Court decision changes standard for warrants in marijuana cases

PHOENIX — The smell of marijuana is no longer enough in Arizona for police to get a warrant and come busting down the door, the state Court of Appeals has ruled.

In a split decision, the judges acknowledged that the odor of the plant, whether fresh or freshly smoked, was enough to provide police with probable cause that a crime was taking place. And that provided the basis to go to a judge to seek permission to come in.

But Judge Peter Eckerstrom, writing for the majority, said all that changed in 2010 when voters approved the Arizona Medical Marijuana Act.

“Medical marijuana use pursuant to AMMA is lawful under Arizona law,” he wrote. “Therefore its scent alone does not disclose whether a crime has occurred.”

Put simply, Eckerstrom wrote, the smell of marijuana, absent some other evidence, does not provide the constitutional basis for a search. Instead, the court set up what it called an “odor-plus” standard.

The ruling is a setback for police and prosecutors who until now have not needed additional justification and argued to the court to uphold the warrant.

“Were we to adopt the state’s suggestion that scent alone furnishes probable cause of a crime, medical marijuana patients would become second-class citizens, losing their rights to privacy and security, including privacy within their own homes,” Eckestrom wrote.

David Euchner, an assistant Pima County public defender who argued the case, was cheered by the ruling. But he warned that the decision is not an absolute escape clause for those who possess marijuana illegally.

He said there clearly are situations where odor alone can provide the basis for a search, such as when someone is inhaling something in a public place. And Euchner said what someone tells police also could create sufficient probable cause for a warrant.

Amelia Cramer, the chief deputy Pima County attorney, agreed that the ruling is far from a blanket ban on police using the smell of marijuana to build a case against someone and get a warrant. But she said it is clear that odor alone won’t provide the basis for searches unless the ruling is overturned by the Arizona Supreme Court.

The case involves three police officers, one from South Tucson and two from Tucson, who said there was an “overpowering” odor of fresh marijuana coming from a warehouse in a four-unit complex. After obtaining a warrant based only on the smell, police entered and discovered 357 plants and 53 pounds of cultivated marijuana.

There also was evidence that the building served as a residence and items indicating a young child lived there.
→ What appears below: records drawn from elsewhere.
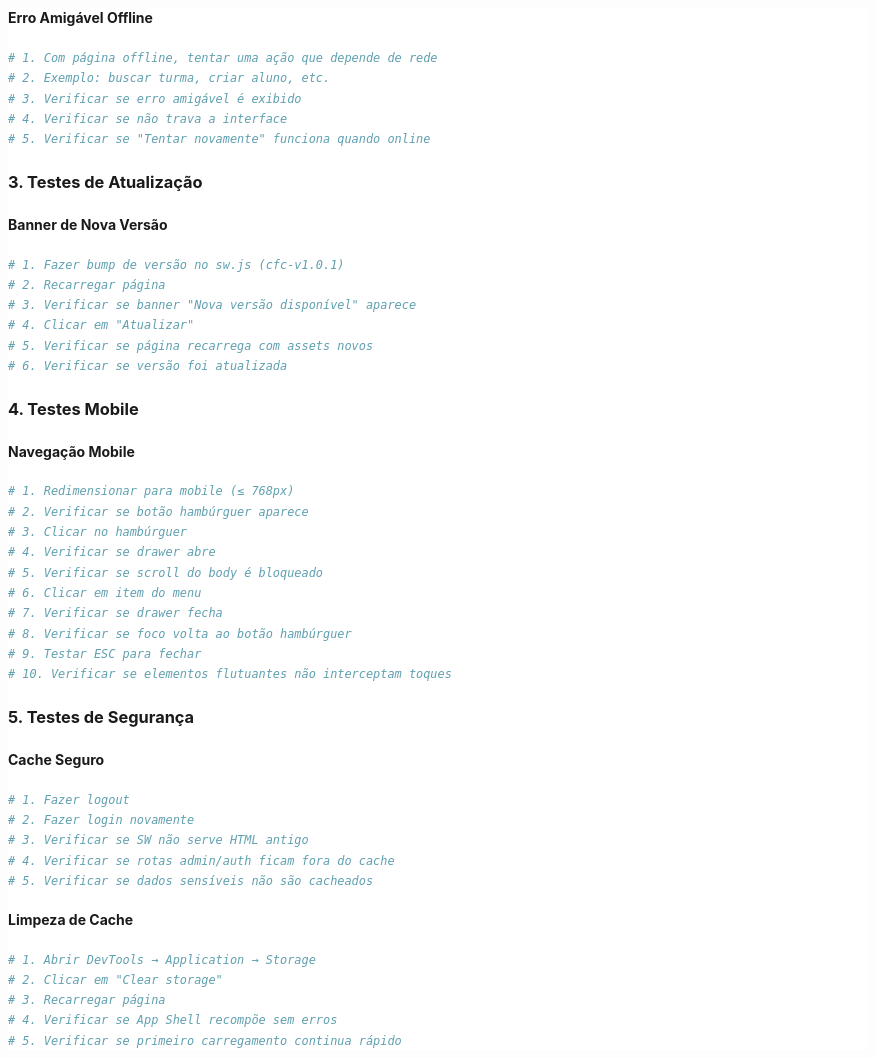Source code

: #### Erro Amigável Offline
```bash
# 1. Com página offline, tentar uma ação que depende de rede
# 2. Exemplo: buscar turma, criar aluno, etc.
# 3. Verificar se erro amigável é exibido
# 4. Verificar se não trava a interface
# 5. Verificar se "Tentar novamente" funciona quando online
```

### 3. Testes de Atualização

#### Banner de Nova Versão
```bash
# 1. Fazer bump de versão no sw.js (cfc-v1.0.1)
# 2. Recarregar página
# 3. Verificar se banner "Nova versão disponível" aparece
# 4. Clicar em "Atualizar"
# 5. Verificar se página recarrega com assets novos
# 6. Verificar se versão foi atualizada
```

### 4. Testes Mobile

#### Navegação Mobile
```bash
# 1. Redimensionar para mobile (≤ 768px)
# 2. Verificar se botão hambúrguer aparece
# 3. Clicar no hambúrguer
# 4. Verificar se drawer abre
# 5. Verificar se scroll do body é bloqueado
# 6. Clicar em item do menu
# 7. Verificar se drawer fecha
# 8. Verificar se foco volta ao botão hambúrguer
# 9. Testar ESC para fechar
# 10. Verificar se elementos flutuantes não interceptam toques
```

### 5. Testes de Segurança

#### Cache Seguro
```bash
# 1. Fazer logout
# 2. Fazer login novamente
# 3. Verificar se SW não serve HTML antigo
# 4. Verificar se rotas admin/auth ficam fora do cache
# 5. Verificar se dados sensíveis não são cacheados
```

#### Limpeza de Cache
```bash
# 1. Abrir DevTools → Application → Storage
# 2. Clicar em "Clear storage"
# 3. Recarregar página
# 4. Verificar se App Shell recompõe sem erros
# 5. Verificar se primeiro carregamento continua rápido
```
Ronald J. Sisco II, who was an occupant, was subsequently arrested. His bid to have the search warrant quashed was rejected by a trial judge and he was found guilty.

Eckerstrom said a search warrant requires “probable cause.” And that, he said, requires that an officer show he or she knows facts which would conclude the items sought are connected with criminal activity.

More to the point, the judge said, a warrant cannot rely on behavior that might as equally be legal as illegal. And the 2010 vote changed all that.

“The possession of marijuana is not illegal per se, and therefore its scent alone does not disclose whether a crime has occurred,” Eckerstrom wrote.

The law allows individuals with a doctor’s recommendation to obtain up to 2 1/2 ounces of the drug every two weeks. It also allows dispensaries to grow an unspecified number of marijuana plants at off-site facilities. And caregivers can cultivate up to 60 plants.

Put another way, the smell of marijuana could indicate someone is possessing it illegally.

“However, a reasonable, prudent, and cautious person could not, in the absence of further information, form a well-founded belief that a criminal offense was committed,” the judge said.

Eckerstrom acknowledged the ruling may catch police off guard, as they have operated for years under the premise that marijuana is illegal under all circumstances.

“Law enforcement officers may therefore have understandably developed practices in accord with that now-outdated assumption,” he said.

Euchner said the ruling — and the new odor-plus standard — makes sense.

“It’s just like if they smell alcohol on a driver’s breath,” he said. Eucnher said it might be evidence someone has been driving drunk.

“It’s something an officer can ask more questions about,” he said. “But they can’t just arrest just because they smell alcohol on the breath.”

Euchner said a police officer who comes into contact with someone who smells of marijuana is free to ask questions, including whether the person has a legal right to possess the drug.

“The person may choose not to answer them,” he said.

Euchner said the new limits also are true even in situations where police might not normally need a warrant, such as when a vehicle has been stopped.

Still, there are limits to the reach of the ruling. For example, Eckerstrom pointed out the 2010 law does not authorize the use of marijuana in public.

“Therefore its smoke emanating from a public area would still provide probable cause for arrest and reasonable suspicion for an investigatory detention,” the judge said.

The ruling was not unanimous, with appellate Judge Philip Espinosa saying his colleagues were guilty of “innovative reasoning — and not in a good way. And he chided them for raising “alarmist fears” about police and SWAT teams invading homes of citizens based simply on the smell of marijuana.

He said the fact that the police could smell the marijuana from outside the building 60 feet away gave police reason to believe this wasn’t just some individual with 2 1/2 ounces of marijuana. And he said the building here had “none of the hallmarks” of a state-approved and regulated cultivation facility.